● **Fragen**
1. Wer hat laut dem Textauszug über Joseph Roths „Pariser Nächte“ die Paris-Feuilletons und Briefe für den Band zusammengestellt?
2. Prüfe anhand des Textauszugs über Joseph Roths „Pariser Nächte“, ob die folgenden Aussagen zutreffen, und belege jede Entscheidung mit dem wörtlichen Zitat: (a) Roth hielt sich ab 1925 zunehmend in Paris auf. (b) Der neue Band bietet einen zusammenhängenden Text über Paris. (c) Roth hielt es selbst für vermessen, Städte beschreiben zu wollen.
3. Führe den Textauszug über Joseph Roths „Pariser Nächte“ im Anschluss an seinen letzten Satz weiter.

● **Textauszug**
_____
Joseph Roth: Pariser Nächte
Es steht geschrieben – nämlich hier in meinem „Blog“, Datum 11. März 2015, ich zitiere mich selbst:
Joseph Roth – einer meiner Lieblingsautoren. Kritisch, ironisch, und – wichtig – ein sehr guter Beobachter von Details und ein famoser Erzähler. Dazu teilweise kombiniert mit Trübsinn und Resignation (er hat sich später in Paris zu Tode gesoffen).
Das ist immer noch meine Ansicht. Damals besprach ich eine Neuerscheinung (Joseph Roth: „Reisen in die Ukraine und nach Russland“).
Und inzwischen gibt es beim renommierten C.H. Beck Verlag wieder eine Neuerscheinung von Joseph Roth:
Pariser Nächte: Feuilletons und Briefe
Der Herausgeber Jan Bürger hat dort Roths gesammelte Paris-Feuilletons – und zuvor unveröffentlichte Briefe – zusammengefasst. Joseph Roth befand sich seit 1925 zunehmend in Paris, wo er dann auch 1939 starb. Roth hatte selbst einmal geschrieben, dass es eine große Vermessenheit sei, Städte beschreiben zu wollen (S. 140 im Buch). Insofern ist die Neuerscheinung auch kein Buch mit einem zusammenhängenden Text – sondern eine Zusammenstellung höchst unterschiedlicher Texte von Joseph Roth mit Paris-Bezug.
_____
● **Vorliegende Zeilen**
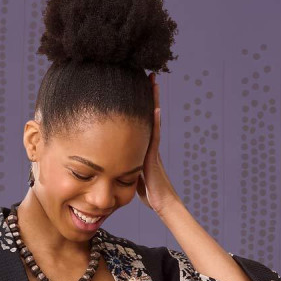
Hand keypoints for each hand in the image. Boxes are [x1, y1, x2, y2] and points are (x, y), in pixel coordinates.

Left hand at [136, 71, 180, 214]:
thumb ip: (128, 167)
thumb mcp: (134, 177)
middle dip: (148, 96)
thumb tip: (115, 164)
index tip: (137, 89)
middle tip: (148, 76)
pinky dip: (154, 122)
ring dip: (153, 102)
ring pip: (152, 121)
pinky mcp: (154, 158)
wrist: (164, 205)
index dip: (140, 106)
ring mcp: (153, 150)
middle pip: (149, 116)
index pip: (142, 123)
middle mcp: (150, 146)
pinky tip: (154, 108)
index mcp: (144, 149)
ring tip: (152, 83)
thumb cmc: (151, 195)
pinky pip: (154, 136)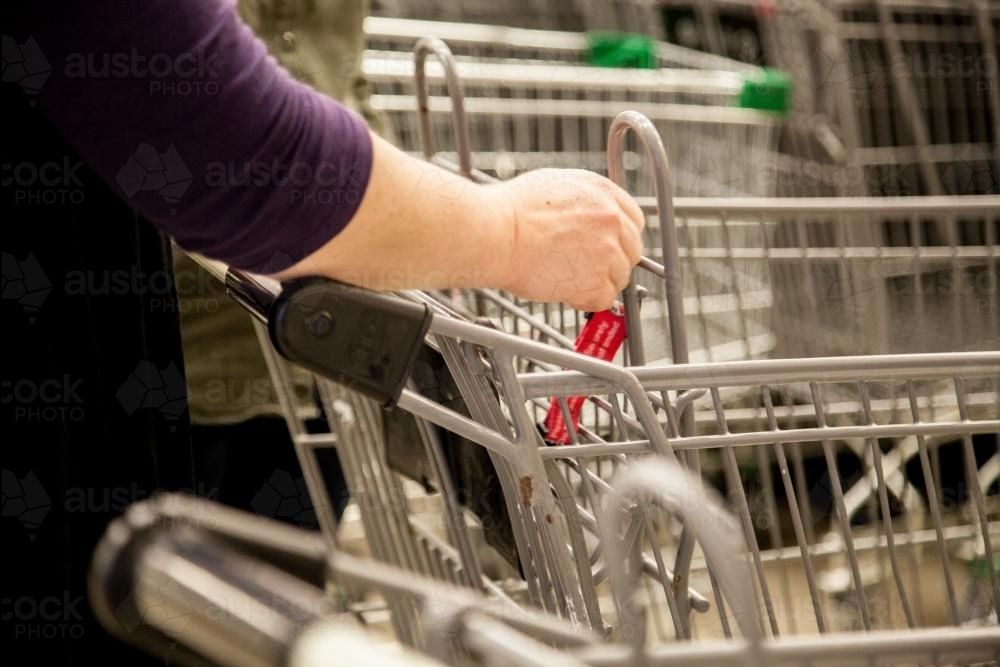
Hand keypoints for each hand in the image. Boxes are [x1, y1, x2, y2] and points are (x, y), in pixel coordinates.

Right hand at [489, 169, 644, 310]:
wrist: (496, 234)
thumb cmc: (510, 212)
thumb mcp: (554, 186)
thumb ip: (582, 201)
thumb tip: (587, 218)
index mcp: (602, 192)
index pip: (633, 220)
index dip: (620, 238)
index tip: (610, 248)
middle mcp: (610, 218)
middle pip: (632, 250)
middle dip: (613, 262)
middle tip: (588, 270)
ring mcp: (606, 250)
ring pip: (619, 277)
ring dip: (598, 282)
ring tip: (569, 281)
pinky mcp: (595, 280)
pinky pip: (604, 299)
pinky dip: (586, 301)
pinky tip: (567, 293)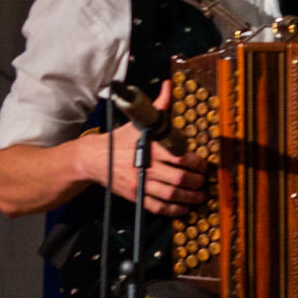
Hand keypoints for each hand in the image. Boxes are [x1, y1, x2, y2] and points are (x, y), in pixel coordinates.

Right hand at [108, 81, 208, 215]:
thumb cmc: (120, 139)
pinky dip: (173, 210)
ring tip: (200, 196)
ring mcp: (139, 183)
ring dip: (189, 197)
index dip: (196, 162)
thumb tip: (169, 87)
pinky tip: (184, 208)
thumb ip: (158, 107)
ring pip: (170, 194)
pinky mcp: (135, 196)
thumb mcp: (139, 122)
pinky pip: (156, 207)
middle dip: (196, 181)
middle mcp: (146, 166)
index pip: (180, 156)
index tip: (204, 164)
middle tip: (204, 181)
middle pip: (178, 178)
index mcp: (150, 147)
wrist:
_____
● **Ergebnisse in Reihenfolge**
1. Der Herausgeber Jan Bürger.

2.
(a) Ja: „Joseph Roth befand sich seit 1925 zunehmend in Paris“
(b) Nein: „kein Buch mit einem zusammenhängenden Text“
(c) Ja: „dass es eine große Vermessenheit sei, Städte beschreiben zu wollen“

3.
Was ich von dieser Neuerscheinung halte:
Joseph Roth zeigt mir mit seinen Feuilleton-Texten (in erster Linie für die „Frankfurter Zeitung“ geschrieben“), dass er nicht nur ein großartiger Romancier, sondern auch ein guter Journalist ist. Wie er es schafft, mit einem Blick für Details durch die Stadt zu gehen, finde ich großartig.
Ein Beispiel dafür ist seine Beschreibung eines Gesprächs mit dem 8jährigen Sohn eines deutschsprachigen Emigranten in Paris. Wie klar dieses Kind die eigene Situation erkennt – während der Vater sich etwas vormacht. Oder die Beschreibung der sogenannten „kleinen Leute“, zum Beispiel in einer kleinen Bar kurz nach Mitternacht. Diesen Abschnitt aus dem Buch möchte ich dazu zitieren, damit Sie einen Eindruck vom Stil Roths erhalten:
Ein alter Droschkenkutscher, der auf Taxi-Fahrer umgestiegen ist, sinniert:
„Jedes Pferd hat gezögert, wenn ein Mensch über die Straße gefahren kam. Mein Taxi zögert nicht. Meine Pferde hatten Gewissen. Mein Motor hat die Genehmigung. So sehe ich den Unterschied, in allen Dingen. Zu meinen Zeiten, als ich noch Kutscher war, hatte sogar ein Diplomat Gewissen. Heute, da ich Chauffeur bin, hat sogar ein Abgeordneter nichts mehr als Befugnisse.“
(…)
So beendete er seine Rede – und alle lachten. Denn sie hielten ihn für angetrunken, und er war es auch. Und es entspricht außerdem den Menschen dieser Zeit, dass sie, die selbst trunken sind, aus der Tatsache, dass ein Trunkener diese Wahrheit sagt, die Hoffnung schöpfen, er irre nur.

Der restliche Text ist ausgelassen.